Zdaniem Lecha Kaczyńskiego, twórcy Ruchu na rzecz Demokracji reprezentują grupę osób, których pozycja i przywileje zostały poważnie zagrożone. Mówiąc o finansowaniu fundacji Kwaśniewskiego przez ukraińskiego oligarchę Wiktora Pinczuka, prezydent powiedział, że nie dostrzega w tym przestępstwa. Sprawa wywołuje jednak obawę, że Aleksander Kwaśniewski, prowadząc mediację w czasie "pomarańczowej rewolucji" na Ukrainie, mógł mieć na uwadze także własny interes.

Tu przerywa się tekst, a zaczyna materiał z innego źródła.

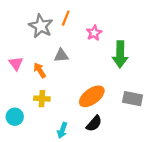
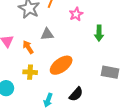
green arrow: (120, 54) -> (99, 33), size x0.7
orange ellipse: (92, 96) -> (61, 65), moved

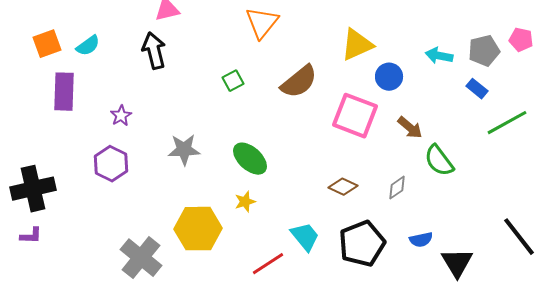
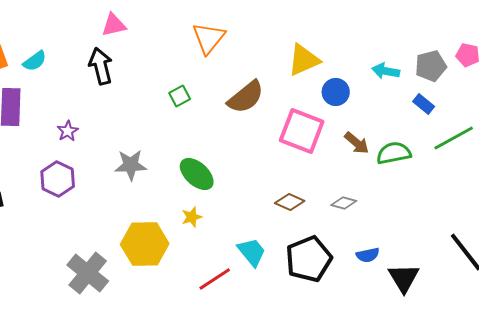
green semicircle: (439, 161) -> (394, 153), moved, turned 116
gray diamond: (397, 188) -> (344, 203), turned 50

Kaczyński przyznał, że ministra sprawiedliwości Zbigniewa Ziobrę poniósł temperament, gdy sugerował, iż doktor Mirosław G. zabił pacjenta. Nie zmienia to jednak faktu, że zarzuty wobec lekarza są bardzo poważne i mocno udokumentowane. Prezydent wyraził zdziwienie, że doktor G., wobec którego jest 40 zarzutów korupcyjnych, wyszedł z aresztu, podczas gdy osoby mające tylko jeden zarzut pozostają za kratkami.
Na pytanie, czy udzieliłby wywiadu Radiu Maryja, prezydent odpowiedział, że u nikogo nie będzie tolerował obrażania swojej żony. Kilka miesięcy temu ojciec Rydzyk użył słowa "szambo", komentując zorganizowane przez Marię Kaczyńską spotkanie z dziennikarkami. Prezydent powiedział, że ojciec Rydzyk powinien przeprosić jego małżonkę, choć przyznał, iż docenia pozytywne osiągnięcia Radia Maryja.